Lending Club FOLIOfn Secondary Market: Penny Note Strategy based on Lowest Ask Price

Lending Club FOLIOfn Secondary Market: Distribution of Available Attributes for Listed Notes

Posted by Anil Gupta | Monday February 23, 2015, 10:39 am | Categories: Lending Club

In this post, we step back from the in-depth analysis we performed in previous posts Lending Club Secondary Market: Loan Vintage and Loan Status at Listing and Lending Club Secondary Market: Profitability of Trade and Recovery Rate with Loan Status at Listing and explore our secondary market dataset. We review the distribution of major attributes available at note listing on secondary platform.

Amount Lent

The chart below shows the distribution of notes with the amount lent (denomination) on each note.


Chart 1: Lending Club Secondary Market: Distribution of Notes by Amount Lent
Chart 1: Lending Club Secondary Market: Distribution of Notes by Amount Lent

As we might expect, almost 95% of the notes listed on secondary platform were originally issued for $100 or less. On dollar amount basis, such notes accounted for only 66.34% of total amount lent by all notes listed on secondary platform. Similarly, 76.98% of the notes were originally issued at $25. But on dollar amount basis, these notes only accounted for 40.84% of total amount lent. The high percentage of small denomination notes count while smaller total amount lent appears to indicate that secondary platform is primarily the playground for the small lenders.

The denomination on listed notes varied from $25 to $12,000. The presence of notes of denomination of $1,000 and more (0.22% by count and 11% by total amount lent) on the secondary market was a surprise. Considering a well-diversified portfolio may have 200+ notes, it seems to indicate some lenders who lend large amount to each loan and have high portfolio value are also present on the secondary market.

Number of Payments Remaining

The chart below shows the distribution of notes with the number of payments remaining for 36 and 60 month loan terms. The X-axis scale for number of payments remaining is reversed, i.e. the greater the number of payments remaining, the newer the loan. The loan age increases from left to right.

■ **YOUR OBJECTIVE**:
Answer these from the post on Lending Club's secondary market:
(a) What percentage of listed notes were originally issued at $25?
(b) What range did the denomination on listed notes span?
(c) In the distribution by number of payments remaining, in which direction does loan age increase?

■ **DATA SHOWN**:
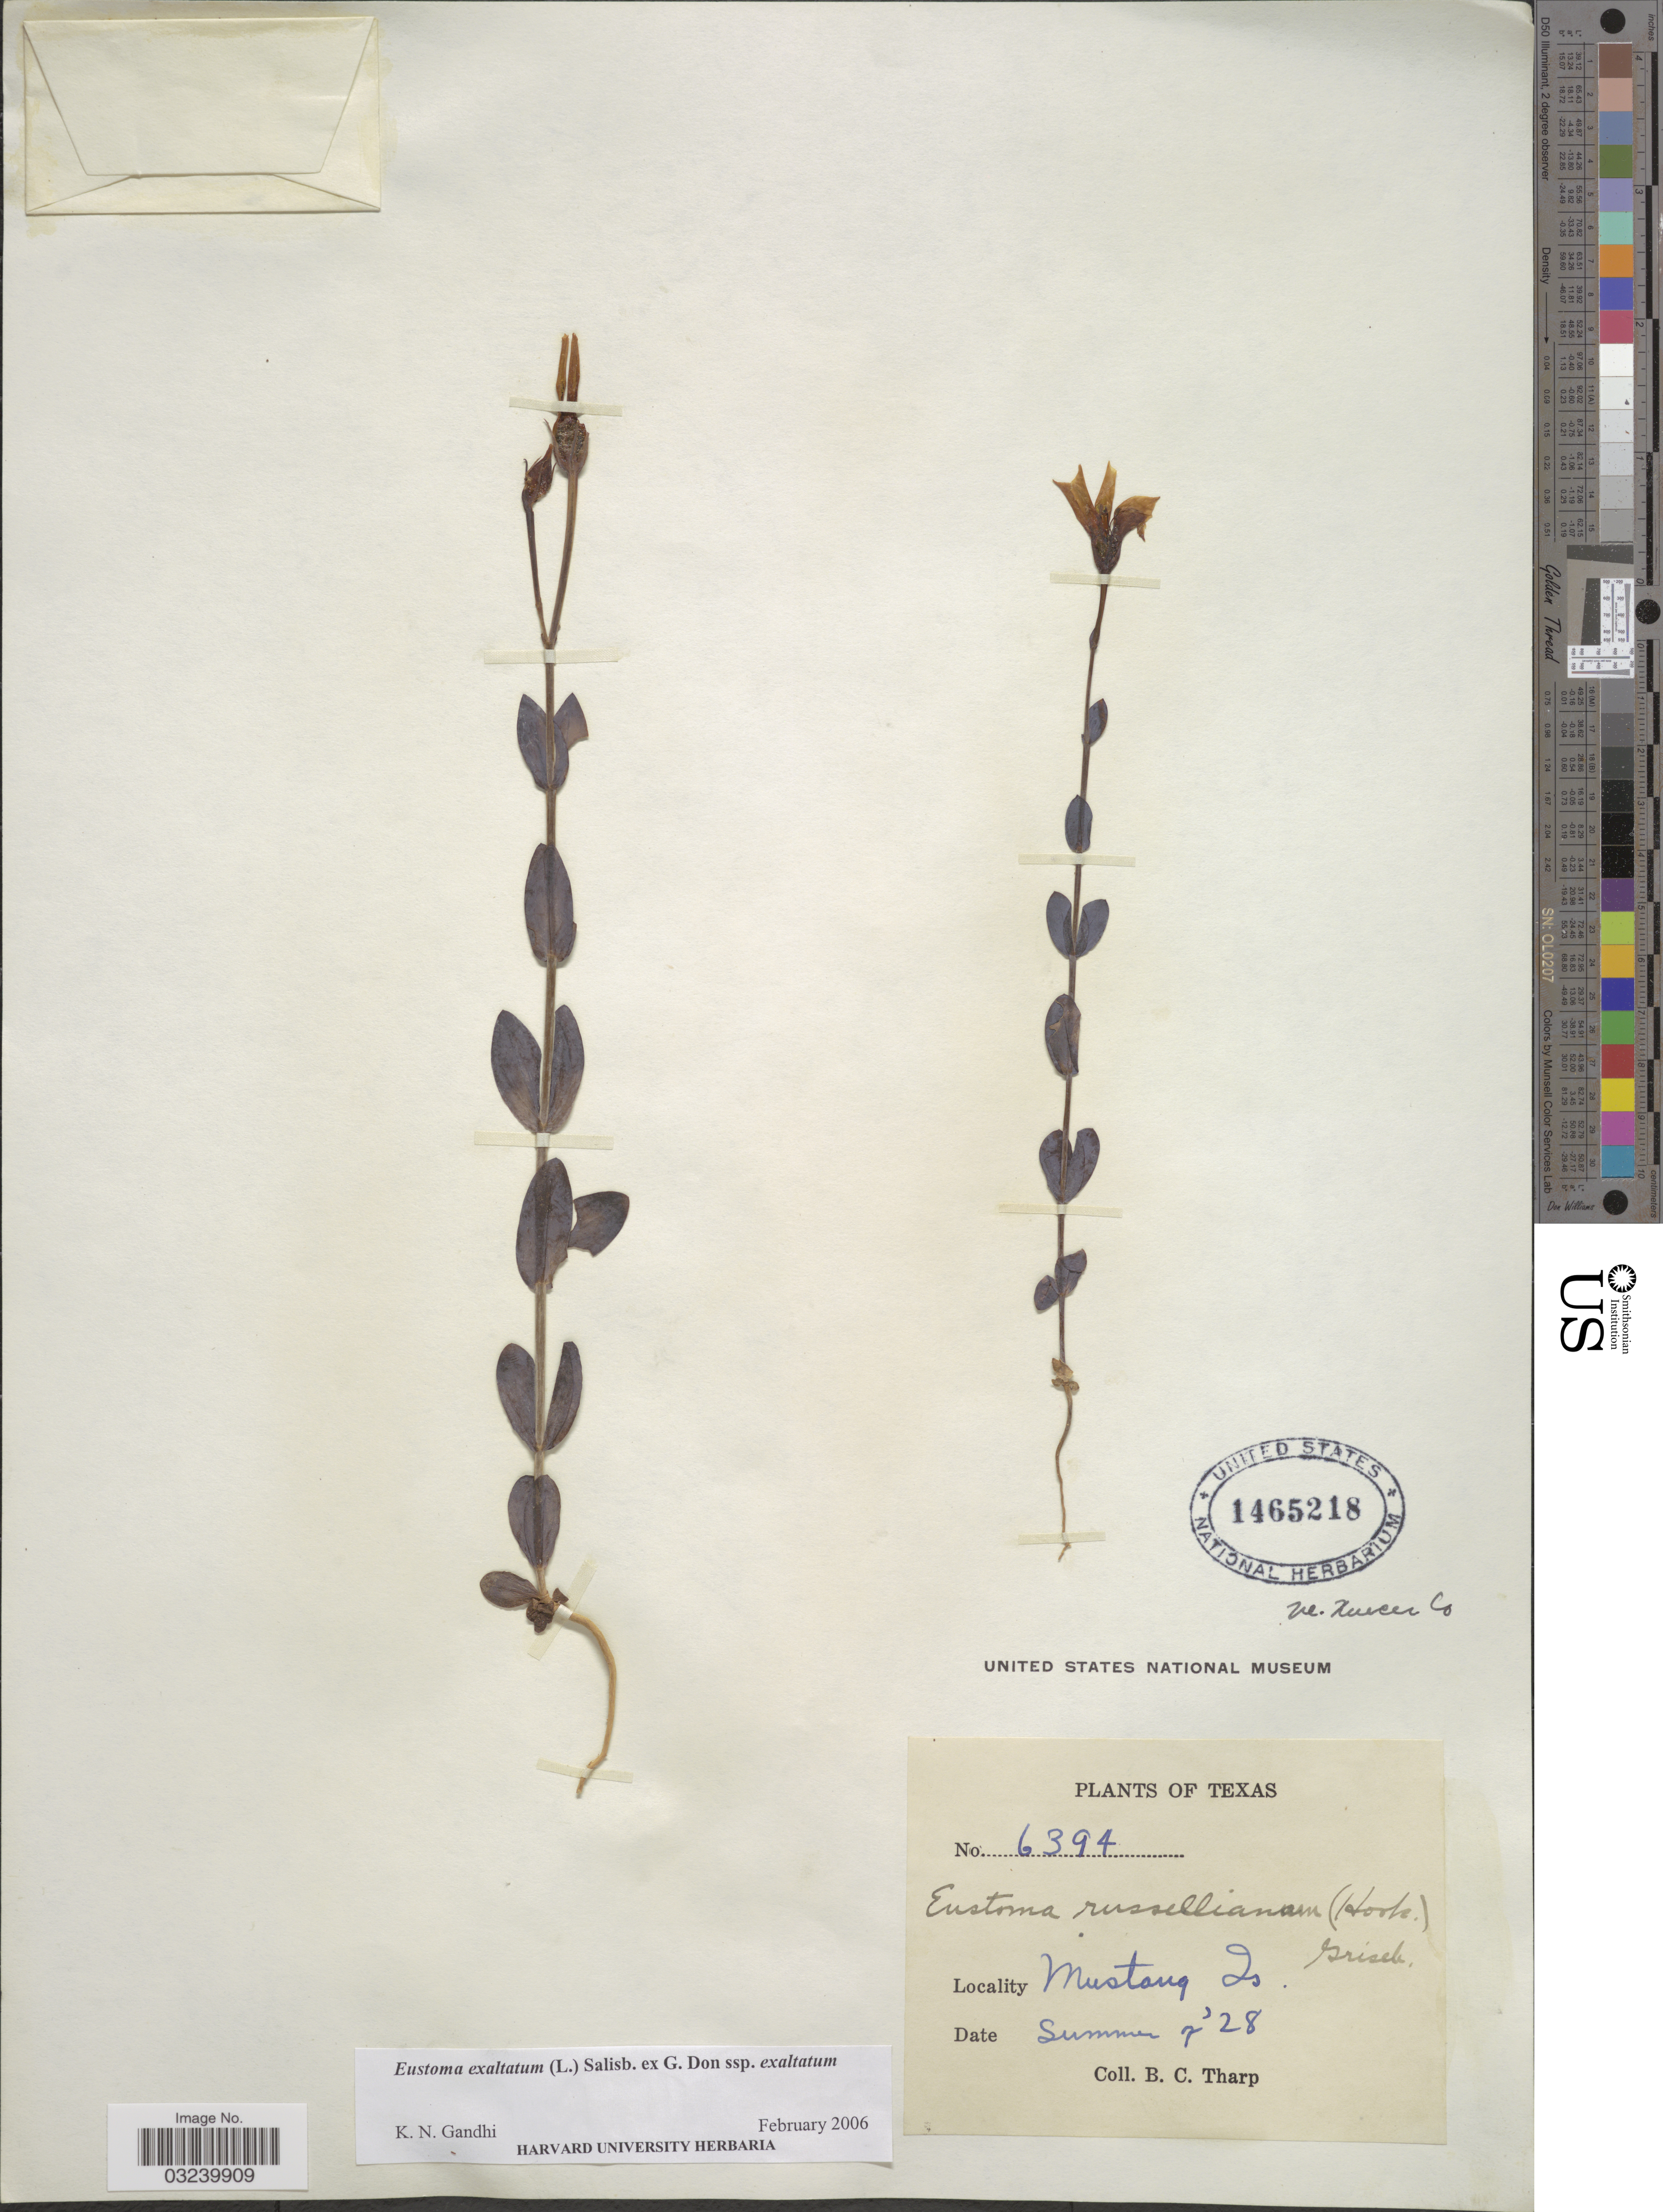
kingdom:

■ **EXPECTED ANSWER**:
(a) 76.98%
(b) From $25 to $12,000
(c) From left to right